By Oliver Biggadike
April 14 (Bloomberg) -- The dollar fell for a third day against the yen, the longest stretch of decline in two months, as government reports showed U.S. retail sales and producer prices unexpectedly decreased in March.
Singapore’s dollar rose against all of its major counterparts as the city-state’s central bank said it saw no reason for “any undue weakening” of the currency. The yen gained against counterparts including the New Zealand dollar and Norwegian krone as a drop in stocks spurred demand for safety.
“It’s a hit on sentiment,” said Sebastien Galy, a currency strategist at BNP Paribas Securities SA in New York. “Right now we’re getting a little bit of risk aversion.”
The dollar dropped 0.7 percent to 99.39 yen at 10:46 a.m. in New York, from 100.10 yesterday. The U.S. currency gained 0.9 percent to $1.3250 against the euro from $1.3368. The euro fell 1.6 percent to 131.69 yen from 133.81.
Thailand’s baht erased yesterday’s drop against the dollar, gaining 0.9 percent to 35.38 as protesters agreed to end a siege at Government House in Bangkok. The baht fell 0.8 percent yesterday after two people died in clashes with troops.

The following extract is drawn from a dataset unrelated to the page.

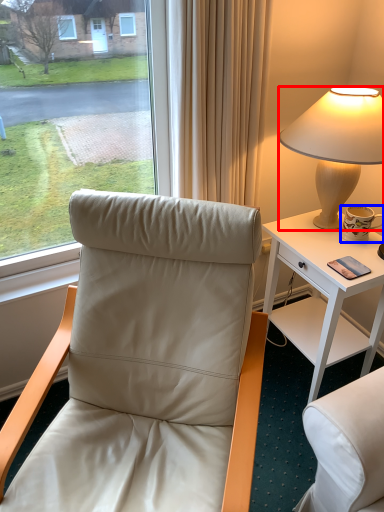
Question: Among these objects, which one is farthest to the camera, lamp (highlighted by a red box) or coffee cup (highlighted by a blue box)?

Choices:
 (A) lamp
 (B) coffee cup

Answer: (B)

Singapore’s dollar advanced as much as 1.2 percent to S$1.4965 versus the greenback, the strongest level in two months, after the Monetary Authority of Singapore “re- centered” the trading band in which the local currency is managed and said it doesn’t plan to seek either appreciation or depreciation.
‘Strong Half’
“Some in the market had been expecting the MAS to go to a depreciation policy,” said Thomas Harr, a senior currency strategist at Standard Chartered Bank in Singapore. The Singapore dollar “has found a floor now, and we are actually trading in the strong half of the band,” he said.
Singapore’s trade ministry said today the economy may shrink as much as 9 percent this year, the most since independence in 1965, as the global recession pushes down exports and manufacturing.
The yen gained 2.2 percent to 58.02 versus the New Zealand dollar and 2 percent to 14.94 against Norway’s krone as the drop in stocks reduced speculation that investors will borrow in Japan’s currency to buy higher-yielding assets elsewhere. The Bank of Japan’s target lending rate of 0.1 percent compares with 3 percent in New Zealand and 2 percent in Norway.
U.S. Stocks Fall
The Standard & Poor’s 500 Index fell 1.2 percent as Goldman Sachs Group Inc. lost 5.4 percent after raising $5 billion in a share sale to help repay $10 billion in government rescue funds.
The dollar fell against the yen as the Commerce Department reported that U.S. retail sales decreased 1.1 percent last month after a revised 0.3 percent advance in February. The median forecast of 73 economists surveyed by Bloomberg was for a 0.3 percent increase. Prices paid to U.S. producers unexpectedly declined 1.2 percent, the Labor Department reported.
Gains in the yen may be curbed on speculation the carry trade is making a comeback after its longest losing streak in three decades. In such a transaction, investors get funds in a country with relatively low borrowing costs and invest in another with higher interest rates.
Stimulus plans and near-zero interest rates in developed economies are boosting investor confidence in emerging markets and commodity-rich nations with interest rates as much as 12.9 percentage points higher.
Using dollars, euros and yen to buy the currencies of Brazil, Hungary, Indonesia, South Africa, New Zealand and Australia earned 8 percent from March 20 to April 10, that trade’s biggest three-week gain since at least 1999, data compiled by Bloomberg show.
Carry Trade Outlook
Goldman Sachs, Insight Investment Management and Fischer Francis Trees & Watts have begun recommending carry trades, which lost favor last year as the worst financial crisis since the Great Depression drove investors to the relative safety of Treasuries.
The euro declined against the yen before Germany’s Federal Statistics Office releases its report on wholesale prices tomorrow. Prices fell 7.1 percent in March from a year earlier after a 5.7 percent decrease in the previous month, according to the median forecast in a separate Bloomberg survey.
“If inflation threatens to remain significantly below 2 percent for a considerable period of time, then additional policy easing could be warranted to counter that eventuality,” European Central Bank council member Athanasios Orphanides said in an April 11 interview in Nicosia.
The ECB cut its benchmark interest rate on April 2 less than economists forecast, reducing it by a quarter-percentage point to 1.25 percent.